I recently seen something on tv
Specialist was saying how people have an unrealistic view of sex because most have learnt from porn
A web site was started called ..."make love not porn" to show real people ...real love...in an attempt to partially educate

It sounds like your confidence, fear, expectations etc is the biggest problem
 
nah, i think in this case is medical. My expectations have never make me dissociate in which reality erections are more easily achieved. Stop blaming porn.
 
I'm going to sneak in here even though I'm a female to say kudos to the OP for being open and honest here about your issues. I think you're far more likely to get help in the real world by being frank instead of hiding.
Aside from that, both BadGuy and Xpendable could be right. Only a doctor who evaluates you can determine if you have a medical problem that can be solved medically. But there are many other issues that could be affecting the OP - psychological, etc., sometimes even religious upbringing can play a part in dysfunction.

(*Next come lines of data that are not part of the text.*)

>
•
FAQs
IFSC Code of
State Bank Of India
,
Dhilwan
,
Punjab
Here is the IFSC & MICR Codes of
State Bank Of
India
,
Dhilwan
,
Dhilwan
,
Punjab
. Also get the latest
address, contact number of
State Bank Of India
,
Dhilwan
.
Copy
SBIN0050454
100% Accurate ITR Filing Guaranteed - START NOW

Good luck, Johny & welcome to the forum.

-Teresa
 
I dont know maybe you have a trauma in you or something .I think you should ask advice from a psichologist or something
 
I've been feeling like this lately to the point where I'm going to ask females I know if they consider me a real man. I doubt they do.
 
I dont think performance or size has anything to do with being a man
 
Are we talking size inadequacy? If so, I don't think that matters as much as society claims. Bigger is not always better. I'm as average as they come and also have very little sex experience, yet I haven't gotten any complaints from either of the only two women I've been with.

Or performance inadequacy? I think passion and physical compatibility are likely to play a role in that. I think it will differ from partner to partner.